Arik, after I got the explanation from Nir on how to do this update I did the following steps to try the new vdsm build 1. Open the Engine and reproduce the issue on the first host by moving the host to Maintenance then Activate. 2. The host becomes NonOperational and after ~5 minutes the host was restored and becomes UP. 3. SSH to the same host and check that indeed we have the extra tpgt=1 portal: iscsiadm -m node -P1 4. Download the new vdsm version from rpm-el8( https://github.com/oVirt/vdsm/actions/runs/2530243581 ) 5. Extract the zip file: unzip rpm-el8.zip -d rpm-el8 and cd to rpm-el8 6. Run update: dnf upgrade *.rpm When moving the first host to Maintenance > Activate the host sty UP and Running!! Looks Great!! Notes: - Tested on HE and not HE environments. - The extra tpgt=1 portal is still there.

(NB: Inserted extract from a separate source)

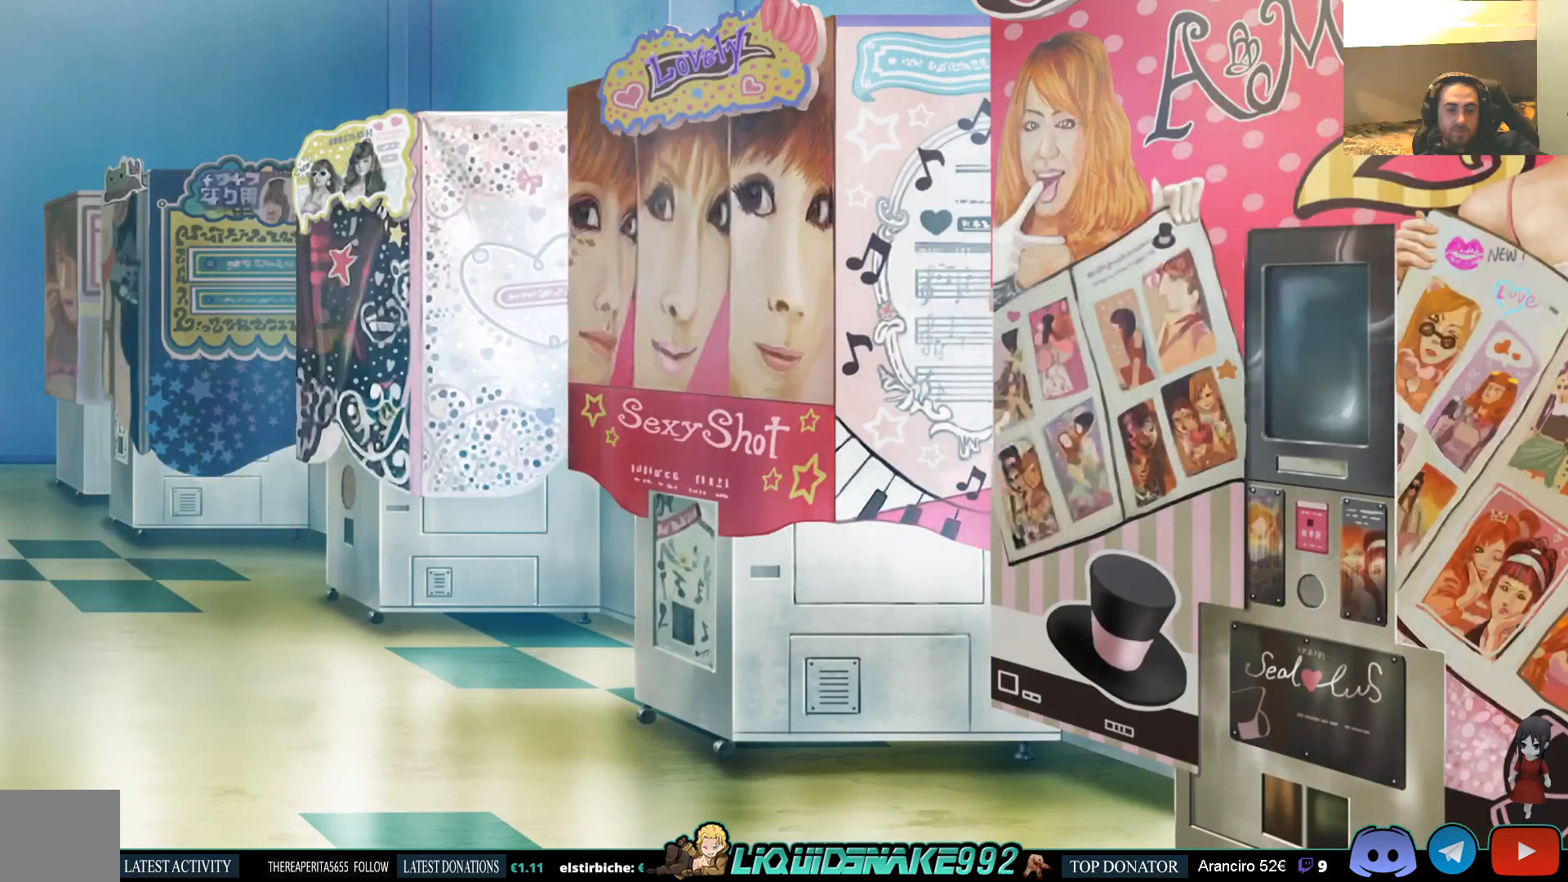
{"buttons": [], "left_stick": "center", "right_stick": "center", "events": []}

(In reply to Michal Skrivanek from comment #15) > This is a user error. We never asked anyone to connect to the same target up > front. The solution is simple - do not connect to anything prior to > installation/adding SD. > Fixing it to ignore existing sessions is a good fail safe though We found two valid scenario's so far to reach this state which are not user's error but RHV's issues leading to non-operational -> Moving back to High Sev. Even if the user do not connect to anything prior to installation/adding SD he will hit the same issue. Valid Scenario's: Scenario 1: Adding a new storage connection webadmin - described in bug 2099997 Scenario 2: Add new storage domain via ansible ovirt_storage_domain module - described in bug 2099640
Verified. Versions: vdsm-4.50.2-1.el8ev.x86_64 ovirt-engine-4.5.1.3-654.af4ac851f145.33.el8ev.noarch The "session exists" error still shows up due to the extra tpgt=1 portal, but this time the host doesn't go to non-operational mode.
This bugzilla is included in oVirt 4.5.2 release, published on August 10th 2022. Since the problem described in this bug report should be resolved in oVirt 4.5.2 release, it has been closed with a resolution of CURRENT RELEASE. If the solution does not work for you, please open a new bug report.